The minimum stay at Delancey Street is two years, while the average resident remains for almost four years. Any act of violence, or threat of violence, is cause for immediate removal from the program. Residents learn to work together, promoting non-violence, with each new resident responsible for helping guide the next arrival. There is a complete ban on alcohol, drugs and threatening behavior.

In 1998, Delancey Street launched the Life Learning Academy, a San Francisco Unified School District charter high school, "committed to creating a nonviolent community for students who have not been successful in traditional school settings". School capacity is about 50 students, with small classes of, typically, six to eight students. In 2018, construction was begun on a 6,000 square foot dormitory, to accommodate up to 20 live-in students, with free room and board.

In spring 2000, through San Francisco State University, a cohort of Delancey Street students embarked on an innovative program, with several earning a BA in Urban Studies in 2004. Classes were taught on-site by volunteering university professors and community leaders. The curriculum was the same as for regular on-campus students, while courses were offered free of charge.

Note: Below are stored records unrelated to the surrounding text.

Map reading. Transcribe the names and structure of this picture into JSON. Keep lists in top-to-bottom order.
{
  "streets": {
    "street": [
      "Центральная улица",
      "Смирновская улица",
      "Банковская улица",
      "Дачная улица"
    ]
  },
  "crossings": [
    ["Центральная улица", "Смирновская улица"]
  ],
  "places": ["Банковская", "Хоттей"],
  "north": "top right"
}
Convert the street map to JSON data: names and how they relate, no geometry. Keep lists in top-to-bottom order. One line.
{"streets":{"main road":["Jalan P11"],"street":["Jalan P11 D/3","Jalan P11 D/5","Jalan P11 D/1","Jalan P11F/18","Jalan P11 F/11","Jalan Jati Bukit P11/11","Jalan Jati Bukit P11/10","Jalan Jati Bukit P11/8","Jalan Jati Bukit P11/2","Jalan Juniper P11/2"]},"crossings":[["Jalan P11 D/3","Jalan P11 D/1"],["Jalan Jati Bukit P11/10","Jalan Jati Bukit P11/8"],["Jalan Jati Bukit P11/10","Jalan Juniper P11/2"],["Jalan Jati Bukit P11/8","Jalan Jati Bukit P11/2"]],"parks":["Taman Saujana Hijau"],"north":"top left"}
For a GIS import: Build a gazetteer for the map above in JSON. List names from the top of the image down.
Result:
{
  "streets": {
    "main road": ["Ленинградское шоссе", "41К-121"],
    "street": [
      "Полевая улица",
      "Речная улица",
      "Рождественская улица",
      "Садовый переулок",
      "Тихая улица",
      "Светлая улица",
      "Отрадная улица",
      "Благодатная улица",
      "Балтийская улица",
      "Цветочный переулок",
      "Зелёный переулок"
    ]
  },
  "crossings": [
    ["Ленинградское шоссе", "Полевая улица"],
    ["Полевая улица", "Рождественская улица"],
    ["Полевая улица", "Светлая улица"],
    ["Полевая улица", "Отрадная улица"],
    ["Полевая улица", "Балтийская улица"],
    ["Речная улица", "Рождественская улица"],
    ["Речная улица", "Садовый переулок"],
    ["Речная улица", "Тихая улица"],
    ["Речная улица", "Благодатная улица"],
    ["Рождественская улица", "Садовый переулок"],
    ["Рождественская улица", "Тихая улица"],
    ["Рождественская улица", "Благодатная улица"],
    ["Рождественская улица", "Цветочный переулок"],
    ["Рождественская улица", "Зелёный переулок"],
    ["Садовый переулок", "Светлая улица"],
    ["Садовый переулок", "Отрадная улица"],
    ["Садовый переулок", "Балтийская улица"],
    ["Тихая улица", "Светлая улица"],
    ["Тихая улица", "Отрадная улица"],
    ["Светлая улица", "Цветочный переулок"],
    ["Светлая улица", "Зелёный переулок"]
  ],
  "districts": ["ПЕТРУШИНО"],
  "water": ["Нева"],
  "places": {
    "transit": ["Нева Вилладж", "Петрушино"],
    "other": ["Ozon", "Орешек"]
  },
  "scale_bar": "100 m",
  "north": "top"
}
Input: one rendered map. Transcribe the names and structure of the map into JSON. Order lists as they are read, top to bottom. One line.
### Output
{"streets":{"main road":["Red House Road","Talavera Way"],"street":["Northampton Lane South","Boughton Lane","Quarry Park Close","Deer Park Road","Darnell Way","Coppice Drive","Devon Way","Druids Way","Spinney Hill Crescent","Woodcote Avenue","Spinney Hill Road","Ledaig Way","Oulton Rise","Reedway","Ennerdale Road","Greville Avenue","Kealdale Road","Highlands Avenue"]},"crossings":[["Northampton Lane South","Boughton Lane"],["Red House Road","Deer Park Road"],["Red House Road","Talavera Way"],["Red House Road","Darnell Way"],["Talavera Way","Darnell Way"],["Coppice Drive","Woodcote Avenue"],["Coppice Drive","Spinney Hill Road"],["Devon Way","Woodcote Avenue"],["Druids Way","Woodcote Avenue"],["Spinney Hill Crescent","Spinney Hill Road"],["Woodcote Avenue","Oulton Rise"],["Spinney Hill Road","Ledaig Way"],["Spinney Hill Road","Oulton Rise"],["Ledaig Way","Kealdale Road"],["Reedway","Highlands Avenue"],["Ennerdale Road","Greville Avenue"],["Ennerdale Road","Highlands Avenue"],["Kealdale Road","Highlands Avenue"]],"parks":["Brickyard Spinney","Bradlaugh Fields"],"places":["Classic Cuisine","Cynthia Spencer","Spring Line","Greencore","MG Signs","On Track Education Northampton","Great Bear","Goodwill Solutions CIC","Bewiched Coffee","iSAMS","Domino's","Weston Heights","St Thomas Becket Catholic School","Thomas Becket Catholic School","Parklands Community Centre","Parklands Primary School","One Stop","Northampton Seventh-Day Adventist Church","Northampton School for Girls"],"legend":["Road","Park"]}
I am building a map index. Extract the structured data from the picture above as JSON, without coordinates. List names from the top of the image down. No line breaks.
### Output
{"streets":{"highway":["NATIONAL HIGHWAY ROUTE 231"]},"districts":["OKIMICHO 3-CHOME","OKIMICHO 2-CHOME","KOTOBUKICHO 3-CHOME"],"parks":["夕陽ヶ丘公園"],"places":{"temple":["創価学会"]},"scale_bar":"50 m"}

As of 2020, there were over 23,000 graduates of the program.

== Residential communities ==
Delancey Street operates six residential education communities in the US, located in San Francisco (headquarters); Los Angeles; San Juan Pueblo, New Mexico; Brewster, New York; Greensboro, North Carolina; and North Charleston, South Carolina; and an arts training facility for program graduates, in Stockbridge, Massachusetts.

== Businesses ==
Delancey Street creates and runs business enterprises that serve as training schools and generate operating revenue. Since 1972, these companies include catering and event planning, restaurant, café, bookstore & art gallery, corporate private car service, digital print shop, handcrafted furniture, ironworks, plants & glass, ceramics, landscaping, moving and trucking, paratransit van & bus services, screening room, specialty advertising sales, and Christmas tree sales and decorating. Delancey Street is also chartered as a federally-insured credit union.

From its inception, Delancey Street has been financially self-sustaining, and does not accept government funding. As of 2003, about half of the $15 million annual operating costs came from business income, supplemented by donations. As of that year, more than 10,000 ex-cons and the homeless had been provided with housing, food, and a job at one of the many businesses the foundation operated.